The Court after considering the submissions of both sides concluded that provisional measures in the present case should be indicated as it had the power under its Statute to indicate provisional measures that are in whole or in part other than those requested, or measures that are addressed to the party which has itself made the request, as Article 75, paragraph 2, of the Rules of Court expressly state ( Application of the Convention on the Prevention and Punishment of the Crime of Genocide (Bosnia and Herzegovina v. Yugoslavia), Provisional Measures, Order of 8 April 1993, I.C.J. Reports 1993).
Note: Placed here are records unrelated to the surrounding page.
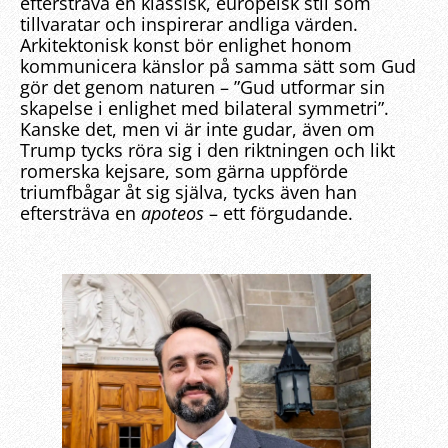
eftersträva en klassisk, europeisk stil som
tillvaratar och inspirerar andliga värden.
Arkitektonisk konst bör enlighet honom
kommunicera känslor på samma sätt som Gud
gör det genom naturen – ”Gud utformar sin
skapelse i enlighet med bilateral symmetri”.
Kanske det, men vi är inte gudar, även om
Trump tycks röra sig i den riktningen och likt
romerska kejsare, som gärna uppförde
triumfbågar åt sig själva, tycks även han
eftersträva en
apoteos
– ett förgudande.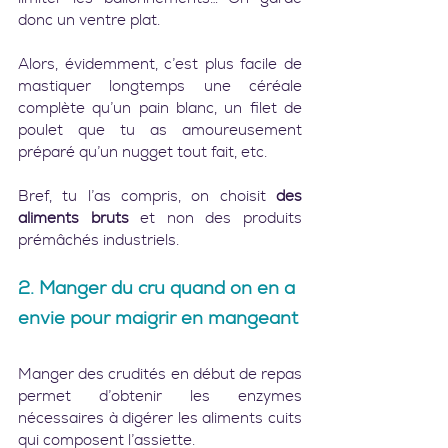
donc un ventre plat.
Alors, évidemment, c’est plus facile de 
mastiquer longtemps une céréale 
complète qu’un pain blanc, un filet de 
poulet que tu as amoureusement 
préparé qu’un nugget tout fait, etc.
Bref, tu l’as compris, on choisit 
des 
aliments bruts 
et non des produits 
prémâchés industriels.   
2. Manger du cru quand on en a 
envie pour maigrir en mangeant
Manger des crudités en début de repas 
permet d’obtenir les enzymes 
nécessaires à digérer les aliments cuits 
qui composent l’assiette.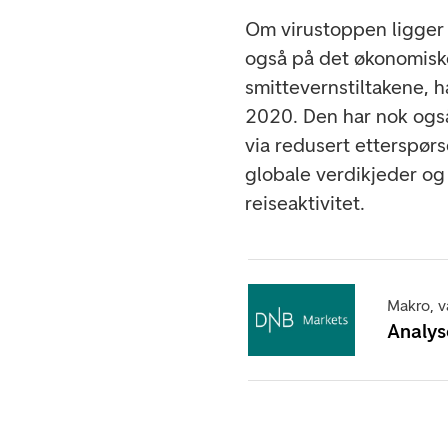
Om virustoppen ligger 
også på det økonomisk
smittevernstiltakene, h
2020. Den har nok ogs
via redusert etterspør
globale verdikjeder o
reiseaktivitet.
Makro, va
Analys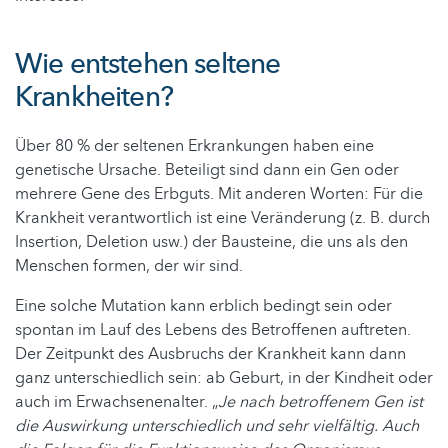
Wie entstehen seltene
Krankheiten?
Über 80 % der seltenen Erkrankungen haben eine
genetische Ursache. Beteiligt sind dann ein Gen oder
mehrere Gene des Erbguts. Mit anderen Worten: Für die
Krankheit verantwortlich ist eine Veränderung (z. B. durch
Insertion, Deletion usw.) der Bausteine, die uns als den
Menschen formen, der wir sind.
Eine solche Mutation kann erblich bedingt sein oder
spontan im Lauf des Lebens des Betroffenen auftreten.
Der Zeitpunkt des Ausbruchs der Krankheit kann dann
ganz unterschiedlich sein: ab Geburt, in der Kindheit oder
auch im Erwachsenenalter. „
Je nach betroffenem Gen ist
die Auswirkung unterschiedlich und sehr vielfältig. Auch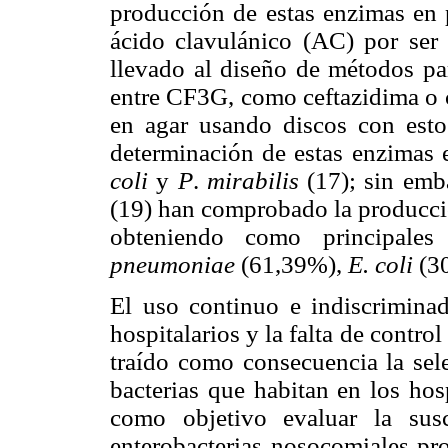
producción de estas enzimas en p
ácido clavulánico (AC) por ser
llevado al diseño de métodos pa
entre CF3G, como ceftazidima o 
en agar usando discos con est
determinación de estas enzimas
coli
y
P
.
mirabilis
(17); sin em
(19) han comprobado la producci
obteniendo como principale
pneumoniae
(61,39%),
E. coli
(3
El uso continuo e indiscriminad
hospitalarios y la falta de contro
traído como consecuencia la sele
bacterias que habitan en los hos
como objetivo evaluar la susc
enterobacterias nosocomiales pr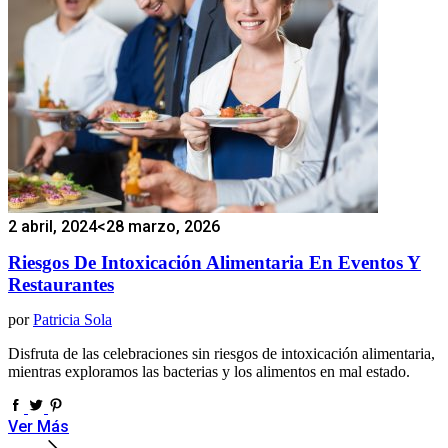
2 abril, 2024
<28 marzo, 2026
Riesgos De Intoxicación Alimentaria En Eventos Y
Restaurantes
por
Patricia Sola
Disfruta de las celebraciones sin riesgos de intoxicación alimentaria,
mientras exploramos las bacterias y los alimentos en mal estado.
Ver Más
Paginación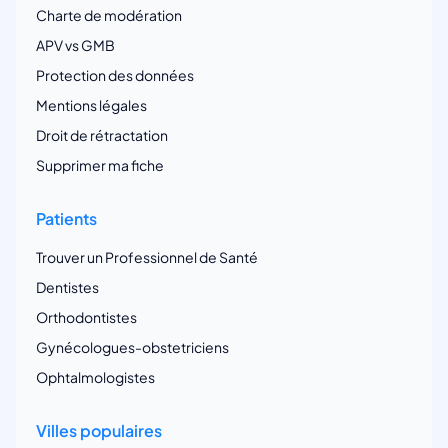
Charte de modération
APV vs GMB
Protection des données
Mentions légales
Droit de rétractation
Supprimer ma fiche
Patients
Trouver un Professionnel de Santé
Dentistes
Orthodontistes
Gynécologues-obstetriciens
Ophtalmologistes
Villes populaires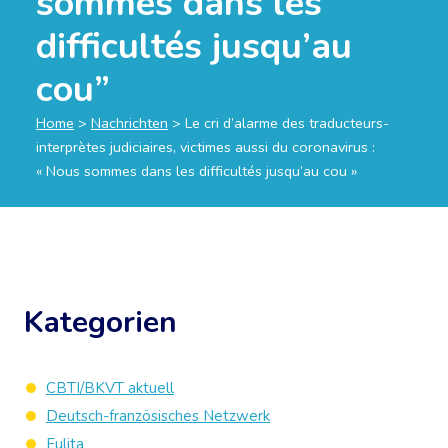
sommes dans les
difficultés jusqu’au
cou”
Home
>
Nachrichten
>
Le cri d’alarme des traducteurs-
interprètes judiciaires, victimes aussi du coronavirus :
« Nous sommes dans les difficultés jusqu’au cou »
Kategorien
CBTI/BKVT aktuell
Deutsch-französisches Netzwerk
Eulita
Given the nature of the disputed territory, the Court held that each Party must refrain from sending to, or maintaining in the disputed territory, including the caño, any personnel, whether civilian, police or security, until such time as the Court  decide the dispute on the merits or the Parties come to an agreement on the subject. It further held that in order to prevent the development of criminal activity in the disputed territory in the absence of any police or security forces of either Party, each Party had the responsibility to monitor that territory from the territory over which it unquestionably held sovereignty, i.e., in Costa Rica’s case, the part of Isla Portillos lying east of the right bank of the caño, excluding the caño; and, in Nicaragua’s case, the San Juan river and Harbor Head lagoon, excluding the caño.  The Court further indicated that Costa Rica might dispatch civilian personnel charged with the protection of the environment to the disputed territory, including the caño, but only in so far as it was necessary to avoid irreparable prejudice being caused to the part of the wetland where that territory was situated; Costa Rica should consult with the Secretariat of the Ramsar Convention in regard to these actions, give Nicaragua prior notice of them and use its best endeavour to find common solutions with Nicaragua in this respect;

The Court held that it cannot be concluded at this stage from the evidence adduced by the Parties that the dredging of the San Juan river was creating a risk of irreparable prejudice to Costa Rica’s environment or to the flow of the Colorado river; and the Court concluded that in the present circumstances of the case the provisional measure requested by Costa Rica regarding stopping of the construction or enlargement of a canal should not be indicated.